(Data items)
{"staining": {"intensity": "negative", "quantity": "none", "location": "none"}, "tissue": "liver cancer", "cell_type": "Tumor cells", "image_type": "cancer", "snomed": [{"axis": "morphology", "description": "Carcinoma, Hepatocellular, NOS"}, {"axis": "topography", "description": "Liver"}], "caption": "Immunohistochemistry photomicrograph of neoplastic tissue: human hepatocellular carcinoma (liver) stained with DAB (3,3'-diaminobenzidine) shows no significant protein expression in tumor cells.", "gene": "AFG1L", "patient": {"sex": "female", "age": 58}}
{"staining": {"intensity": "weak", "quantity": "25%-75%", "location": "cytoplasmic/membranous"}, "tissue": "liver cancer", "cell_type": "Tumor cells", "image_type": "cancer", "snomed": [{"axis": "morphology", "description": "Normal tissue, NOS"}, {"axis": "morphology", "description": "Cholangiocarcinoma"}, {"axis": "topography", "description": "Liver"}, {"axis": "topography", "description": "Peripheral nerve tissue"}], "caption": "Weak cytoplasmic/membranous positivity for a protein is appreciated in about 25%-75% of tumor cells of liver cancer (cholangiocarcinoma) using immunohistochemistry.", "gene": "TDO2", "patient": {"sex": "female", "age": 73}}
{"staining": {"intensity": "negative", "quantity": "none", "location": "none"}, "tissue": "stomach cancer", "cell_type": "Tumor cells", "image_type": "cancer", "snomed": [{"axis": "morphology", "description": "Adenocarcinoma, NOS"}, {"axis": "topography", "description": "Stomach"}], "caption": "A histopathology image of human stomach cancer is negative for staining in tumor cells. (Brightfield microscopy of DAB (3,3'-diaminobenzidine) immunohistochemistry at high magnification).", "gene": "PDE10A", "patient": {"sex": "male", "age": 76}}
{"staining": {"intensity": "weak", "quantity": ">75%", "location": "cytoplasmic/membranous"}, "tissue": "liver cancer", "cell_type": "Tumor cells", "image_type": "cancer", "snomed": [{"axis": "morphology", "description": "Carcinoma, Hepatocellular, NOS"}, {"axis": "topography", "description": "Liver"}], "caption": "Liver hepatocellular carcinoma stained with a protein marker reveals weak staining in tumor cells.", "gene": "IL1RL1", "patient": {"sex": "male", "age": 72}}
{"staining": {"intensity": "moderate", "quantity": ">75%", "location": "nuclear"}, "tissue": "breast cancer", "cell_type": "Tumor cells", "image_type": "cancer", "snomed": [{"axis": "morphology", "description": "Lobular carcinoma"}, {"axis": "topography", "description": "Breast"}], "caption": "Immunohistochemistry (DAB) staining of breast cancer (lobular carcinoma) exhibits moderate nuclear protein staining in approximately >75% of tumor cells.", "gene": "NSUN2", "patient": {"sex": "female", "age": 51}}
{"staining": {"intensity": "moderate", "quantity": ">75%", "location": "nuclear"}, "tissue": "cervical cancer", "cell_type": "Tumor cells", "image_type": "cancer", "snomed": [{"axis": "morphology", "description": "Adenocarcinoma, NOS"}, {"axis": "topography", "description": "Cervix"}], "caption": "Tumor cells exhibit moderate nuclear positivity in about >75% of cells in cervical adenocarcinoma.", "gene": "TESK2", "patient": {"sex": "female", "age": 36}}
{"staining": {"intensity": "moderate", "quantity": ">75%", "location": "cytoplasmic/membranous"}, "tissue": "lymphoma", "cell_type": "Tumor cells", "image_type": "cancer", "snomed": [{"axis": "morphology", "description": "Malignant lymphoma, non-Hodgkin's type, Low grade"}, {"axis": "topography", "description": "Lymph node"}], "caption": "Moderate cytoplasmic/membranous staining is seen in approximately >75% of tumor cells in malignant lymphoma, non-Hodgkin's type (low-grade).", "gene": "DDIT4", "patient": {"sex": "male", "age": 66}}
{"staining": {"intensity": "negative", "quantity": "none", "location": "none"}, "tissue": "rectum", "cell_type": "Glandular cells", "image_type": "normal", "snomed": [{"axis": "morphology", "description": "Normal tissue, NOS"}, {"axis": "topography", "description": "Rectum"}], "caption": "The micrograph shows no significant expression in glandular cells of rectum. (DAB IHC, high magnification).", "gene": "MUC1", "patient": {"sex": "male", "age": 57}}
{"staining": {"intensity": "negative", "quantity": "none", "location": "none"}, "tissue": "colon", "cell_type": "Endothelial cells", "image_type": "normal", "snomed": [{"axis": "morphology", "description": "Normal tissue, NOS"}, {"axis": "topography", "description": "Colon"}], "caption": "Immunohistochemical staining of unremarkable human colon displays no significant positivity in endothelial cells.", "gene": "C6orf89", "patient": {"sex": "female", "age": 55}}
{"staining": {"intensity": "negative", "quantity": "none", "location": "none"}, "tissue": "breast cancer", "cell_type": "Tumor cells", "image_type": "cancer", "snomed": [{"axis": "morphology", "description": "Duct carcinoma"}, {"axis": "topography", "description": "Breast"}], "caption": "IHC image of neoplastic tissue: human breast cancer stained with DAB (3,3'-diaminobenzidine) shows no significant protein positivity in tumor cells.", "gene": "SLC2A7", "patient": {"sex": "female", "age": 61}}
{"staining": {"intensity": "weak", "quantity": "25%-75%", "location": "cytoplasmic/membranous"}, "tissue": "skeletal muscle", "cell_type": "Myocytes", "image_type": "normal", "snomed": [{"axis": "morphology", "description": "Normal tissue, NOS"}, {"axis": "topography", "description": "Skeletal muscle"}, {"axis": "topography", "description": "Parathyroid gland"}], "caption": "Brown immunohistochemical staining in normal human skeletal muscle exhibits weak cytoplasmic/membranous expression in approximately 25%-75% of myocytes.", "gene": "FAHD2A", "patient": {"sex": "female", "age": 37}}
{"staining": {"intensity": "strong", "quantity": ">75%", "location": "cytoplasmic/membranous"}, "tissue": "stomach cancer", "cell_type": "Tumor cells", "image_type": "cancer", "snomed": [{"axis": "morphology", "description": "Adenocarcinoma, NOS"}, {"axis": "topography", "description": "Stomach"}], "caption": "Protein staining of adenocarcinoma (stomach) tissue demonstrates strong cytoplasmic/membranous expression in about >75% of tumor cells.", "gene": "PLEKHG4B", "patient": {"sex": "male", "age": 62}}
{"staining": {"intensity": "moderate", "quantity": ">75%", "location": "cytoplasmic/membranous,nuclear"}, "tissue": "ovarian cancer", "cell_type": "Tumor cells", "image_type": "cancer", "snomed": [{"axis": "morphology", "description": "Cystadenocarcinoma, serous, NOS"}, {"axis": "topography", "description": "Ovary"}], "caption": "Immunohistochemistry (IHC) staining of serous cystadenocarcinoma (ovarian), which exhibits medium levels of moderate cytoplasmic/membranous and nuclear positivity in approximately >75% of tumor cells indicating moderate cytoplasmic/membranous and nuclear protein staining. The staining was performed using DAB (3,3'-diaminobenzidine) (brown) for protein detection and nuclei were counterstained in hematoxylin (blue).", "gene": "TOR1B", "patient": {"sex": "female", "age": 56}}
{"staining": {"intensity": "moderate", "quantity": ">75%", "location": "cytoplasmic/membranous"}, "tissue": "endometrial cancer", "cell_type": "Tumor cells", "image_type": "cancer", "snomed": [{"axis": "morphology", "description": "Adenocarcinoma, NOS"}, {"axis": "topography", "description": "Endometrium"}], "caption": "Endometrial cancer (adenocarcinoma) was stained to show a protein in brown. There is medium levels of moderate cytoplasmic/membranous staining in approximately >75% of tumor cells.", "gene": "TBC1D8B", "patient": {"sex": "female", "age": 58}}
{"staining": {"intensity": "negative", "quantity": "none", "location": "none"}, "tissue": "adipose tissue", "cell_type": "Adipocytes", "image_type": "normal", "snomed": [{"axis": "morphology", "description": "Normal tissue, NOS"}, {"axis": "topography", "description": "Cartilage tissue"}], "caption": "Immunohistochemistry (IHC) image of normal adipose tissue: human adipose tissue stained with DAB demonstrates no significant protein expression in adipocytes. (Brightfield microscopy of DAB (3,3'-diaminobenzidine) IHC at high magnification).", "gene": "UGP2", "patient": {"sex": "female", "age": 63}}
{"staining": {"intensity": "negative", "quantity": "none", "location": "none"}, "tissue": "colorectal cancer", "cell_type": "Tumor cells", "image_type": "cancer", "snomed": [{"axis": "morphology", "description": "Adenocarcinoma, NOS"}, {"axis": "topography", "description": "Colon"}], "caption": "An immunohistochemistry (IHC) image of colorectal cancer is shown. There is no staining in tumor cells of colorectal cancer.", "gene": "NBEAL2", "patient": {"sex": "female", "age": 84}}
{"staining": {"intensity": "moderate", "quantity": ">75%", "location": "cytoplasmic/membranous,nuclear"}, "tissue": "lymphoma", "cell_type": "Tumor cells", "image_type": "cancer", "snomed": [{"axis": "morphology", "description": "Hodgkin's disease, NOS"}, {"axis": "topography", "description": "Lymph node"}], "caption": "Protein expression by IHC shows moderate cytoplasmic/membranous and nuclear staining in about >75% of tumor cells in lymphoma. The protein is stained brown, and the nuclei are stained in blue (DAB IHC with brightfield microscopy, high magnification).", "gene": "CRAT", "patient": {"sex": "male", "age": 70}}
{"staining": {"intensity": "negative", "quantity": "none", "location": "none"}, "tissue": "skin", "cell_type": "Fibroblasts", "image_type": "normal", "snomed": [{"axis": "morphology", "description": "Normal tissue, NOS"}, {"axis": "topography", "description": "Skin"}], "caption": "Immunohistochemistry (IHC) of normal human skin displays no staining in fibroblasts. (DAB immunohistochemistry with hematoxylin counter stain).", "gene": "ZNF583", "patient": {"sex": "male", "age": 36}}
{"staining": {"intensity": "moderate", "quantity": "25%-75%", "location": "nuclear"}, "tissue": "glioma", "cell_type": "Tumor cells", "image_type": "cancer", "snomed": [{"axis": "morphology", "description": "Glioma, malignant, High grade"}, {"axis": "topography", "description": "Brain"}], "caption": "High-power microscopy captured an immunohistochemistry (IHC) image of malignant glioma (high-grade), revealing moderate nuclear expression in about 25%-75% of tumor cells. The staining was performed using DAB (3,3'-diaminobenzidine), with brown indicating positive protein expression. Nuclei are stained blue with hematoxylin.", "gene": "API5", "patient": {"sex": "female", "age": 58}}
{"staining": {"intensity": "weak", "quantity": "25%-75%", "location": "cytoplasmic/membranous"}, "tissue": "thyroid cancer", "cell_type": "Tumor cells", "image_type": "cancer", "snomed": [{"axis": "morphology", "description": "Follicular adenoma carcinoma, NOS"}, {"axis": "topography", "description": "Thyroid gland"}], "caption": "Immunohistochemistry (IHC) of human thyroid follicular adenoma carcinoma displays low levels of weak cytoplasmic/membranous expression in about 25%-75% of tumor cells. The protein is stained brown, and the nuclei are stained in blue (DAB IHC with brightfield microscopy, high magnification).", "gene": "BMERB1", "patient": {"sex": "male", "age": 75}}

▸ Description of the task: Going back over the entries above, copy word for word every line from the one that has "cells exhibit moderate" on through the one that has "non-Hodgkin's type, Low".

▸ Written answer:
{"staining": {"intensity": "moderate", "quantity": ">75%", "location": "nuclear"}, "tissue": "cervical cancer", "cell_type": "Tumor cells", "image_type": "cancer", "snomed": [{"axis": "morphology", "description": "Adenocarcinoma, NOS"}, {"axis": "topography", "description": "Cervix"}], "caption": "Tumor cells exhibit moderate nuclear positivity in about >75% of cells in cervical adenocarcinoma.", "gene": "TESK2", "patient": {"sex": "female", "age": 36}}
{"staining": {"intensity": "moderate", "quantity": ">75%", "location": "cytoplasmic/membranous"}, "tissue": "lymphoma", "cell_type": "Tumor cells", "image_type": "cancer", "snomed": [{"axis": "morphology", "description": "Malignant lymphoma, non-Hodgkin's type, Low grade"}, {"axis": "topography", "description": "Lymph node"}], "caption": "Moderate cytoplasmic/membranous staining is seen in approximately >75% of tumor cells in malignant lymphoma, non-Hodgkin's type (low-grade).", "gene": "DDIT4", "patient": {"sex": "male", "age": 66}}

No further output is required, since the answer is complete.